I finally caught on and stopped being the "bad guy" as much as I could. Although, that in itself can be a trap, too. Too much leniency and dear old dad becomes a pushover for the daughter and a punching bag for the wife for not being tough enough. Sheesh, can a guy get a break?

It was still hard though due to the ratio of home time vs. gone time. It's a rough life, but, thankfully, I have a great wife that is used to me being gone from my days in the military and now 17 years of trucking.

Fortunately, that scenario is no longer a problem because my wife and I are empty nesters and loving it. Ahh, peace and quite and no drama...yeah right!

October 04, 2012 6:46:08 AM

Great article, I agree hometime is very important to me and my wife. And strong communication is just as important.

October 03, 2012 8:51:00 AM

Thanks to cell phones I find that we communicate more now than when my wife and I saw eachother everyday. The other good thing is we really make the time we have together count more then when I used to be home everyday. It makes it so we don't take our time together for granted.

October 03, 2012 6:42:01 AM

I concur.

October 03, 2012 4:55:48 AM

Buck great article! Being a team changes the equation some but we do have our daughter at home who takes care of our house and she likes for us to hit the ground running with activities. Our favorite way to go home is to have the first day a day of unloading the truck and no where to go. A day to transition from being in a moving vehicle without running water to a stable bed and a bathroom that we do not have to go outside to another building to use. I am also excited about cooking a meal and eating at home.

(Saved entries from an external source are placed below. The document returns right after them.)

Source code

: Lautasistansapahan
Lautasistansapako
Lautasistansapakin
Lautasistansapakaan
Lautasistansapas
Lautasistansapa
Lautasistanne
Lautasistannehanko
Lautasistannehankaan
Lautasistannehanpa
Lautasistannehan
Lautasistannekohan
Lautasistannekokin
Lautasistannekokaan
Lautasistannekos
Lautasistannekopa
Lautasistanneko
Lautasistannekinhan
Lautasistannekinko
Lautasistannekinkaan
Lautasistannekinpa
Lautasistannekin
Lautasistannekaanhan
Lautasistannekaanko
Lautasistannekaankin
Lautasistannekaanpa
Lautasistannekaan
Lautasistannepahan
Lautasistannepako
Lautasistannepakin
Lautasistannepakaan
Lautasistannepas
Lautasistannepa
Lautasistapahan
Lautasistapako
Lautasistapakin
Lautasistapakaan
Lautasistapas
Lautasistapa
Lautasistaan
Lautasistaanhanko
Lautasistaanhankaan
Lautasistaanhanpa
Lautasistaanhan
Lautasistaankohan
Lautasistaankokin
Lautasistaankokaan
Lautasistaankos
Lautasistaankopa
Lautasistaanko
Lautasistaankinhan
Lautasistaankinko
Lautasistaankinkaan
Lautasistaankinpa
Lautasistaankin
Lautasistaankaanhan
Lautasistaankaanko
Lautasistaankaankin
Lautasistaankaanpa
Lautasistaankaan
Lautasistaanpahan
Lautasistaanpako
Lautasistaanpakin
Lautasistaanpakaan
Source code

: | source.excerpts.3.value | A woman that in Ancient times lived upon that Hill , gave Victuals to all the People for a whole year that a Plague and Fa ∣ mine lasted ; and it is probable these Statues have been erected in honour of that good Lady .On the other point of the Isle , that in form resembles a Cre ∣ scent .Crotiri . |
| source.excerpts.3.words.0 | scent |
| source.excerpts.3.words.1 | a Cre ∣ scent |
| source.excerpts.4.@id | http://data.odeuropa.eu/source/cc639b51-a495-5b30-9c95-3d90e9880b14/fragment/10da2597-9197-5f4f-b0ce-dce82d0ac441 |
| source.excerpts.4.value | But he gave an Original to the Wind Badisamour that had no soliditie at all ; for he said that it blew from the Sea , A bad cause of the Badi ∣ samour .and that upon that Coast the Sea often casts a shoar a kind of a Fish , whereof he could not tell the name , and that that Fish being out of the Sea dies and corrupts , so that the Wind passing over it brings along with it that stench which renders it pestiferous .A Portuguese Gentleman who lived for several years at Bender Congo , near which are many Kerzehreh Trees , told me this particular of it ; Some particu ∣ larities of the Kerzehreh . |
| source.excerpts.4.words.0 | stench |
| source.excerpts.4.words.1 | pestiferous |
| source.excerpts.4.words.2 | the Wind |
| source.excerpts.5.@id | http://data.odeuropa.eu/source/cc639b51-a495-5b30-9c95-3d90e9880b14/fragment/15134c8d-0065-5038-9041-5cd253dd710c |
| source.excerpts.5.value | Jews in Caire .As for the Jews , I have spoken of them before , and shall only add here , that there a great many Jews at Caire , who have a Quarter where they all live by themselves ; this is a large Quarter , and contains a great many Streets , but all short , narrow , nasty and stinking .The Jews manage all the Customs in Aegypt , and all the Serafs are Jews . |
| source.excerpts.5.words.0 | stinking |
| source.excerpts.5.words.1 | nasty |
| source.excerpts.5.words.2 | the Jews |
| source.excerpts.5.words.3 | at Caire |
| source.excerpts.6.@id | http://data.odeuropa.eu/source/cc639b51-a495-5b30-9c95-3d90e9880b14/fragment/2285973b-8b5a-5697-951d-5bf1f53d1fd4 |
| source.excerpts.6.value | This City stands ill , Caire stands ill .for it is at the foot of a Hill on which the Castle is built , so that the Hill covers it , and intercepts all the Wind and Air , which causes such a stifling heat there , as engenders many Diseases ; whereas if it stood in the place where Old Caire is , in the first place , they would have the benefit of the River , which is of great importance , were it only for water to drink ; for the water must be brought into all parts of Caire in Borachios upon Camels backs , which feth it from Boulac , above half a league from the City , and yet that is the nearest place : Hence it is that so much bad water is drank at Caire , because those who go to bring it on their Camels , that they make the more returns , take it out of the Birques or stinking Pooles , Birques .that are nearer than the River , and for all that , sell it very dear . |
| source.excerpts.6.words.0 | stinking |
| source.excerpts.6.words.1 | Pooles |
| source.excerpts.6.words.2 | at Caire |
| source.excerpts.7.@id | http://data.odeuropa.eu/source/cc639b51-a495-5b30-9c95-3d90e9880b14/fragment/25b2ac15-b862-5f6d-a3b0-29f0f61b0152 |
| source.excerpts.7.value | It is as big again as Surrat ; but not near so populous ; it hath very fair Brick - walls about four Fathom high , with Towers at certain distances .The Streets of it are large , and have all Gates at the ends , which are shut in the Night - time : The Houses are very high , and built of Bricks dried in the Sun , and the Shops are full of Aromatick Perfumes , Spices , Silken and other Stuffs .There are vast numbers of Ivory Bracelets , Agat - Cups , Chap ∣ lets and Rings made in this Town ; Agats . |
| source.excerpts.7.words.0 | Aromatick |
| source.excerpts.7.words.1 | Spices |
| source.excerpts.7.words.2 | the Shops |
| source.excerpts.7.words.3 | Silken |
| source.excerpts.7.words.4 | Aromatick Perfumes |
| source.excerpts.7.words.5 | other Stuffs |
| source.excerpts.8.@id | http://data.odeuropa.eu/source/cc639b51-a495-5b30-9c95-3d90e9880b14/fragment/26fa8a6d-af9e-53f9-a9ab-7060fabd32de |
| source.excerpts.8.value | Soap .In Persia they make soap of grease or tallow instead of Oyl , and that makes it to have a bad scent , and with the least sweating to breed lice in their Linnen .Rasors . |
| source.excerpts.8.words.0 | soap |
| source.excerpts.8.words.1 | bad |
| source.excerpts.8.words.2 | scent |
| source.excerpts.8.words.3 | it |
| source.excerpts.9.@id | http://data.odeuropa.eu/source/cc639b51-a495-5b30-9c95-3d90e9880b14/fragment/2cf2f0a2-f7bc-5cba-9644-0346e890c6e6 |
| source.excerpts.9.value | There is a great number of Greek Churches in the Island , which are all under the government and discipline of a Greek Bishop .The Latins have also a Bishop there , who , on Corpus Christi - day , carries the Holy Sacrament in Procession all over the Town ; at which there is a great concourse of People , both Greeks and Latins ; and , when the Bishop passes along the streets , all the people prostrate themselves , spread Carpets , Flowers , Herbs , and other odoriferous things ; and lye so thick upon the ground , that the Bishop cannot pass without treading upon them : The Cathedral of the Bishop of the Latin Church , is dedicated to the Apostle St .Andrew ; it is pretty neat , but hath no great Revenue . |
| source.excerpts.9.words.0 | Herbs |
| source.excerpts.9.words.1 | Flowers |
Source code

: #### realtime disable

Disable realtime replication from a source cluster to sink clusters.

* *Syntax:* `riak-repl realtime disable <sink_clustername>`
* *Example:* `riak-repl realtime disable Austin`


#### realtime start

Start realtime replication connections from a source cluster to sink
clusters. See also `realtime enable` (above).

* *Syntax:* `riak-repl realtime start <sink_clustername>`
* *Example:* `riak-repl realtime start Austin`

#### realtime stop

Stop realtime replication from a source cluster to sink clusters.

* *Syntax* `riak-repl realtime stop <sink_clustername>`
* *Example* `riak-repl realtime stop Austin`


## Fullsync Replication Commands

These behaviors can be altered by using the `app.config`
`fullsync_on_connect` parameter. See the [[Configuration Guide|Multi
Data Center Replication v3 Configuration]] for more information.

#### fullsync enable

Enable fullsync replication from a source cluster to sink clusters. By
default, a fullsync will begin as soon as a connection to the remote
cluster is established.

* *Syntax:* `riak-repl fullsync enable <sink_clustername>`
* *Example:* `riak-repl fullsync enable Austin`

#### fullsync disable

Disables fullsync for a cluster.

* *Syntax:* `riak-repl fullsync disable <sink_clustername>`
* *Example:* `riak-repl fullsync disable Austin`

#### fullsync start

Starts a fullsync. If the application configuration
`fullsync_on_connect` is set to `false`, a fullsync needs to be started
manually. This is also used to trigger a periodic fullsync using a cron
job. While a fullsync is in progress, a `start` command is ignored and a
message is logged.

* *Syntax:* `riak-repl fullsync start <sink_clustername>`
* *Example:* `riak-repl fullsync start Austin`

Our youngest daughter is in Kuwait and we communicate with her on Facetime which is awesome with the time difference. I can chat with her while going down the road on my I-Phone and it is as if she is in the truck with me. Brandy was able to give us a tour of her living quarters using Facetime on her Ipad which gives us a better understanding of her living conditions. Vast improvement from the first time she deployed.

We have found that Facebook enables our family to keep up with each other when we cannot call daily. We are able to see pictures of our families activities and also see how their day is going. We have found that through social media we keep track of our friends better and are often able to see them while out on the road as they have delivered near us or they are passing through an area where we are parked.

Social Media had enabled us to stay in touch with more people and get little snippets of what is going on in their lives. It is much easier to stay in touch with family and friends and stay involved in their lives with the use of a smart phone or computer.

October 02, 2012 17:35:47 PM

It is good to know that I'm not the only one that needs a day or two to adjust to back family/home time. Great article!